Managed Security Services Provider (MSSP) News: 13 December 2021
Each business day, MSSP Alert broadcasts a quick lineup of news, analysis and chatter from across the managed security services provider ecosystem.
- The Content: Written for MSSPs, SOC as a Service (SOCaaS), Managed Detection and Response (MDR), eXtended Detection and Response (XDR) and MSP security providers — and those who need to partner up with such companies.
- Frequency and Format: Every business morning. Typically one or two sentences for each item below.
- Reaching Our Inbox: Send news, tips and rumors to Joe.Panettieri@CyberRiskAlliance.com.
A. Today’s MSSP, MDR, XDR and Cybersecurity News Alerts
1. Log4J Vulnerability Details for MSPs and MSSPs: Our coverage of the worldwide Log4J software vulnerability includes:
- Log4J and Log4Shell statements from MSP software and technology companies such as Datto, N-able and Pax8.
- Log4J vulnerability mitigation guidance from cybersecurity companies such Blackpoint Cyber, Cybereason, Huntress, Qualys and more.
- Log4J vulnerability guidance from the CISA (Cybersecurity and Infrastructure Security Agency).
2. MDR and Ransomware Defenses: TorchLight has launched MDR-Complete, which combines its managed detection and response (MDR) services with ransomware defense capabilities. MDR-Complete is the first solution to provide threat intelligence and research, endpoint detection and response, perimeter telemetry and incident management and response.
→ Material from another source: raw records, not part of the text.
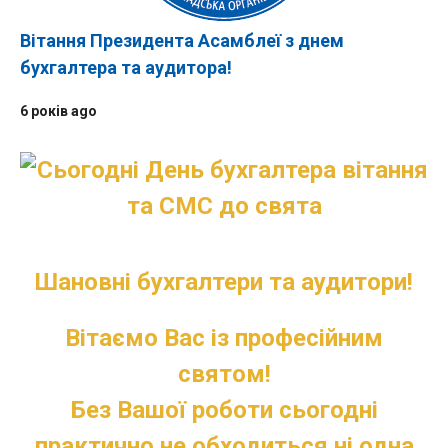
Вітання Президента Асамблеї з днем
бухгалтера та аудитора!
6 років ago
Шановні бухгалтери та аудитори!
Вітаємо Вас із професійним
святом!
Без Вашої роботи сьогодні
практично не обходиться ні одна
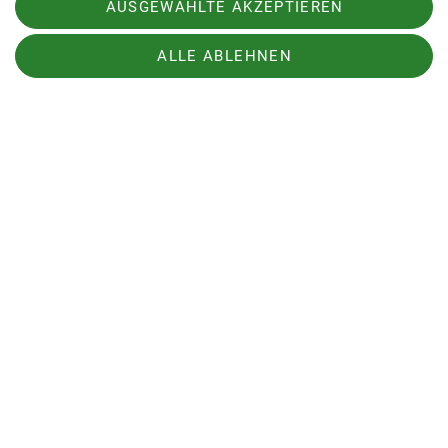
AUSGEWÄHLTE AKZEPTIEREN
ALLE ABLEHNEN
Sektion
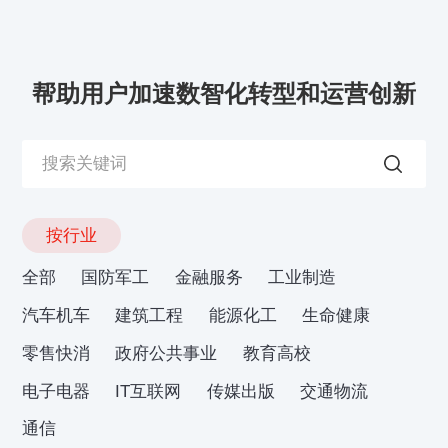
帮助用户加速数智化转型和运营创新
按行业
全部
国防军工
金融服务
工业制造
汽车机车
建筑工程
能源化工
生命健康
零售快消
政府公共事业
教育高校
电子电器
IT互联网
传媒出版
交通物流
通信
3. International Cyberattack Simulation: Israel on December 9 led a 10-country simulation of a major cyberattack on the global financial system in an attempt to increase cooperation that could help to minimize any potential damage to financial markets and banks, Reuters said.
4. Partnership – Cyber Incident Response Services: CrowdStrike has joined MOXFIVE’s Partner Ecosystem. The result: MOXFIVE clients and legal counterparts can more efficiently procure CrowdStrike’s Incident Response (IR) services and the CrowdStrike Falcon platform through MOXFIVE, the companies said.
5. Partnership – SASE and Risk Management: iboss has joined the ForgeRock Trust Network, a technology ecosystem of over 130 partners in authentication, risk and fraud management, biometrics and more. The iboss Cloud Platform integrates with ForgeRock Identity Cloud and the ForgeRock Identity platform to “enable employees to securely connect to any application on any device while working from anywhere,” the companies said.
6. Recent Cyberattacks and Recoveries: Updates on multiple cyberattacks…
- Hellmann Data Center Cyberattack Recovery: Details from Hellmann are here.
- Volvo Cyberattack: Details are here from AutoEvolution.
- Brazil Health Ministry Cyberattack: Brazil’s health ministry said its website was hit on December 10 by a hacker attack that took several systems down, including one with information about the national immunization program and another used to issue digital vaccination certificates, Reuters reported.
7. Mobile Vulnerabilities: Kryptowire has identified an AutoSLT application security vulnerability in mobile devices sold by Orange. Kryptowire and Orange are working together to audit the security devices and mitigate associated risks.